In the records, change every "Ophalen" to "Verzenden" and copy the lines otherwise unchanged.

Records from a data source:
Content starts
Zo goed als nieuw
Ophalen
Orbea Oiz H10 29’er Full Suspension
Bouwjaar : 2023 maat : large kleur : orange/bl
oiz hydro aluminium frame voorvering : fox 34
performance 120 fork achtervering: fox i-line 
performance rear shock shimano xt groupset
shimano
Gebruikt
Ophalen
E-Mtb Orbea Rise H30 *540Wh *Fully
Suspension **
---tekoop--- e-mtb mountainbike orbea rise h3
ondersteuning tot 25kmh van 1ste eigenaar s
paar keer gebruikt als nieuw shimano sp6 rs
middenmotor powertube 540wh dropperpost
Content ends
Answer to this problem ::
Zo goed als nieuw
Verzenden
Orbea Oiz H10 29’er Full Suspension
Bouwjaar : 2023 maat : large kleur : orange/bl
oiz hydro aluminium frame voorvering : fox 34
performance 120 fork achtervering: fox i-line 
performance rear shock shimano xt groupset
shimano
Gebruikt
Verzenden
E-Mtb Orbea Rise H30 *540Wh *Fully
Suspension **
---tekoop--- e-mtb mountainbike orbea rise h3
ondersteuning tot 25kmh van 1ste eigenaar s
paar keer gebruikt als nieuw shimano sp6 rs
middenmotor powertube 540wh dropperpost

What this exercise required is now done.